"[...] Com o rosto colado ao poste, o Desconhecido escutava os ruídos da noite: o tropel e as vozes indistintas dos transeuntes na calçada; a surda trovoada do tráfego riscada pelo trombatear das buzinas e, a intervalos regulares, pelo tilintar das campainhas das sinaleiras.
A cidade parecia um ser vivo, monstro de corpo escaldante a arquejar e transpirar na noite abafada. Houve um momento em que o homem de gris confundiu as batidas do próprio coração com o rolar do tráfego, e foi então como se ele tivesse a cidade e a noite dentro do peito. [...]"
O trecho acima foi retirado da obra "Noite", de Érico Veríssimo, a qual relata a noite de um desconhecido que vaga pela cidade à procura de sua identidade e memórias perdidas.

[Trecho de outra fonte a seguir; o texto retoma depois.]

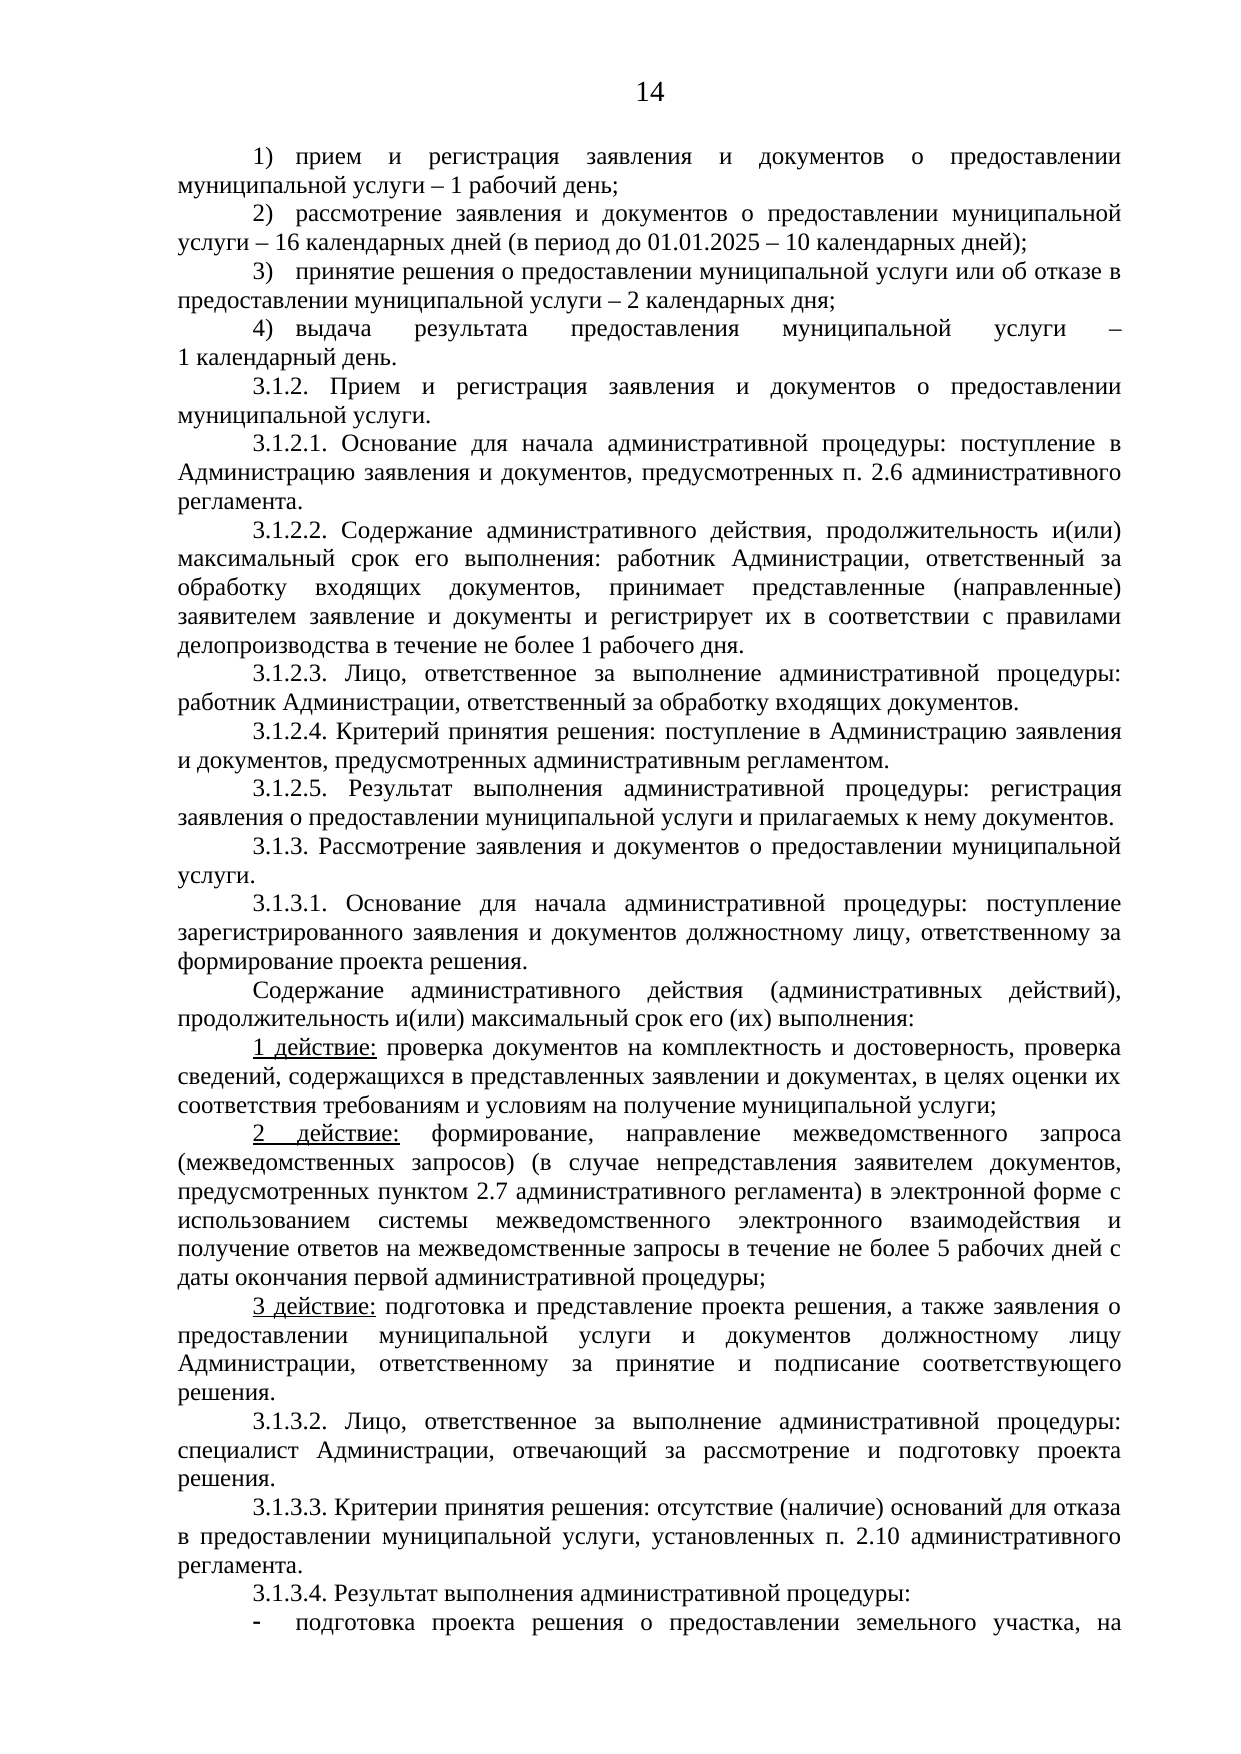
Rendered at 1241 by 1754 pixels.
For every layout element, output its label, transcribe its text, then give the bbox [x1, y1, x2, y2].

Em meio ao turbilhão de indagações e acontecimentos - e da forma mais inesperada possível - o Desconhecido por um momento encontra-se, reconhece-se e reinventa-se diante à cidade e ao caos fascinador, confundindo-se com os ruídos, os sopros e os sentidos que nela encontra.
A cidade não é apenas um meio urbano habitacional, industrial ou comercial, mas, outrossim, a continuidade e reflexo da existência humana. O corpo, a razão, a natureza e sensibilidade humanas são refletidos em torres e edifícios, assim como homenagem ou complemento do ser que o está construindo. Quem nesse conglomerado de bulícios nasce talvez possa compreender melhor, o deslumbre que as diversas e coloridas luzes causam, a singela magia de um pôr-do-sol refletido no concreto vertical ou a sensação de ter a cidade como parte do seu eu.

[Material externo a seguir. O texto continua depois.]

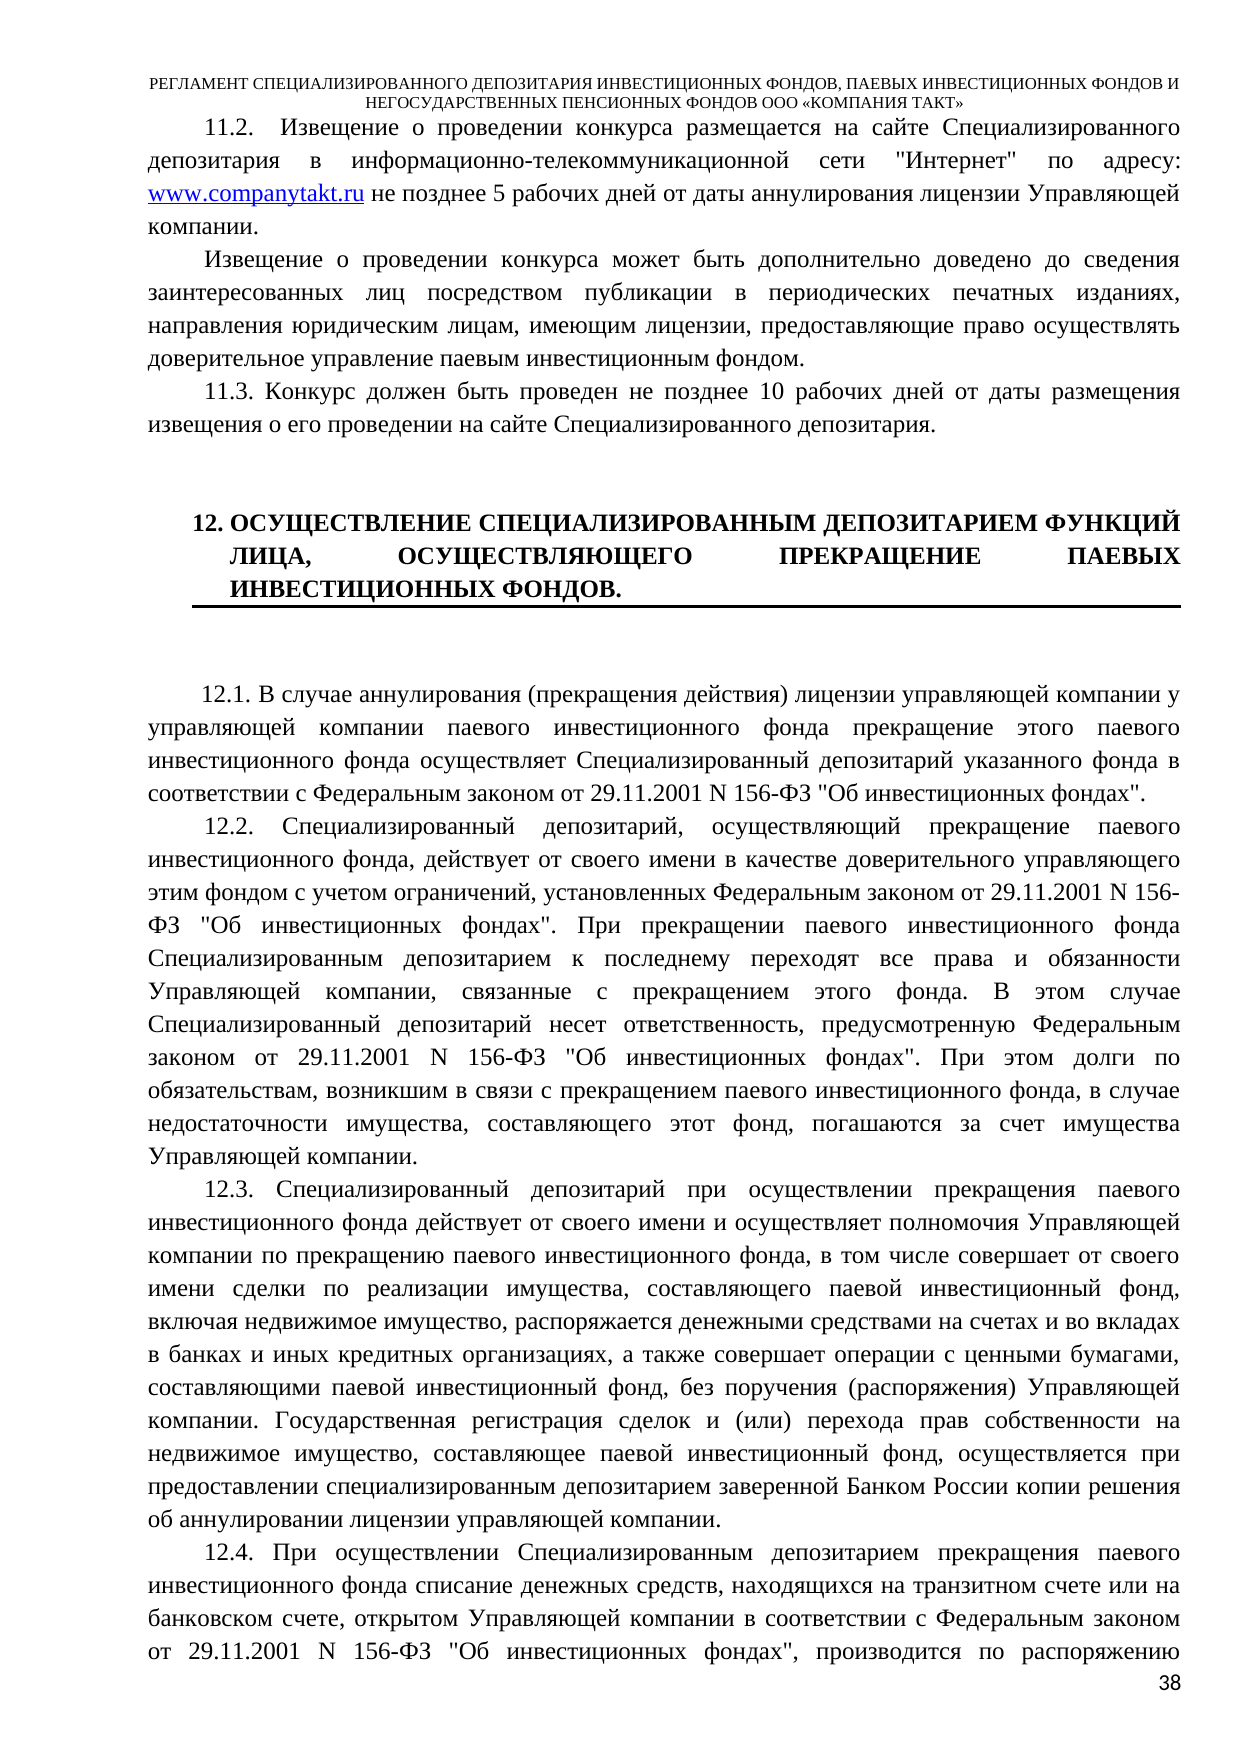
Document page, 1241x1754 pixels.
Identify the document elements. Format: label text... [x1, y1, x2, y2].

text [148, 1537, 1181, 1665]
text 11.3. Конкурс должен быть проведен не позднее 10 рабочих дней от даты размещения извещения о его проведении на сайте Специализированного депозитария. [148, 376, 1181, 438]
text 12.3. Специализированный депозитарий при осуществлении прекращения паевого инвестиционного фонда действует от своего имени и осуществляет полномочия Управляющей компании по прекращению паевого инвестиционного фонда, в том числе совершает от своего имени сделки по реализации имущества, составляющего паевой инвестиционный фонд, включая недвижимое имущество, распоряжается денежными средствами на счетах и во вкладах в банках и иных кредитных организациях, а также совершает операции с ценными бумагами, составляющими паевой инвестиционный фонд, без поручения (распоряжения) Управляющей компании. Государственная регистрация сделок и (или) перехода прав собственности на недвижимое имущество, составляющее паевой инвестиционный фонд, осуществляется при предоставлении специализированным депозитарием заверенной Банком России копии решения об аннулировании лицензии управляющей компании. [148, 1174, 1181, 1533]
text 12.2. Специализированный депозитарий, осуществляющий прекращение паевого инвестиционного фонда, действует от своего имени в качестве доверительного управляющего этим фондом с учетом ограничений, установленных Федеральным законом от 29.11.2001 N 156-ФЗ "Об инвестиционных фондах". При прекращении паевого инвестиционного фонда Специализированным депозитарием к последнему переходят все права и обязанности Управляющей компании, связанные с прекращением этого фонда. В этом случае Специализированный депозитарий несет ответственность, предусмотренную Федеральным законом от 29.11.2001 N 156-ФЗ "Об инвестиционных фондах". При этом долги по обязательствам, возникшим в связи с прекращением паевого инвестиционного фонда, в случае недостаточности имущества, составляющего этот фонд, погашаются за счет имущества Управляющей компании. [148, 811, 1181, 1170]
text 11.2. Извещение о проведении конкурса размещается на сайте Специализированного депозитария в информационно-телекоммуникационной сети "Интернет" по адресу: www.companytakt.ru не позднее 5 рабочих дней от даты аннулирования лицензии Управляющей компании. [148, 112, 1181, 240]
text Извещение о проведении конкурса может быть дополнительно доведено до сведения заинтересованных лиц посредством публикации в периодических печатных изданиях, направления юридическим лицам, имеющим лицензии, предоставляющие право осуществлять доверительное управление паевым инвестиционным фондом. [148, 244, 1181, 372]
list ОСУЩЕСТВЛЕНИЕ СПЕЦИАЛИЗИРОВАННЫМ ДЕПОЗИТАРИЕМ ФУНКЦИЙ ЛИЦА, ОСУЩЕСТВЛЯЮЩЕГО ПРЕКРАЩЕНИЕ ПАЕВЫХ ИНВЕСТИЦИОННЫХ ФОНДОВ. [192, 508, 1181, 605]
text 12.1. В случае аннулирования (прекращения действия) лицензии управляющей компании у управляющей компании паевого инвестиционного фонда прекращение этого паевого инвестиционного фонда осуществляет Специализированный депозитарий указанного фонда в соответствии с Федеральным законом от 29.11.2001 N 156-ФЗ "Об инвестиционных фондах". [148, 679, 1181, 806]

Na procura constante de um "eu", somos todos desconhecidos que usam das lembranças e histórias, fragmentos para construir um futuro que talvez se perca, se enrole, se desatine ou que simplesmente aconteça, mediante ao lugar que sentimos pertencer, em meio a célere e vasta modernidade da atualidade, que se destaca da história assim como uma flor nos oceanos, incitando-nos a buscar, mesmo que desordenadamente, o tão desconhecido "eu".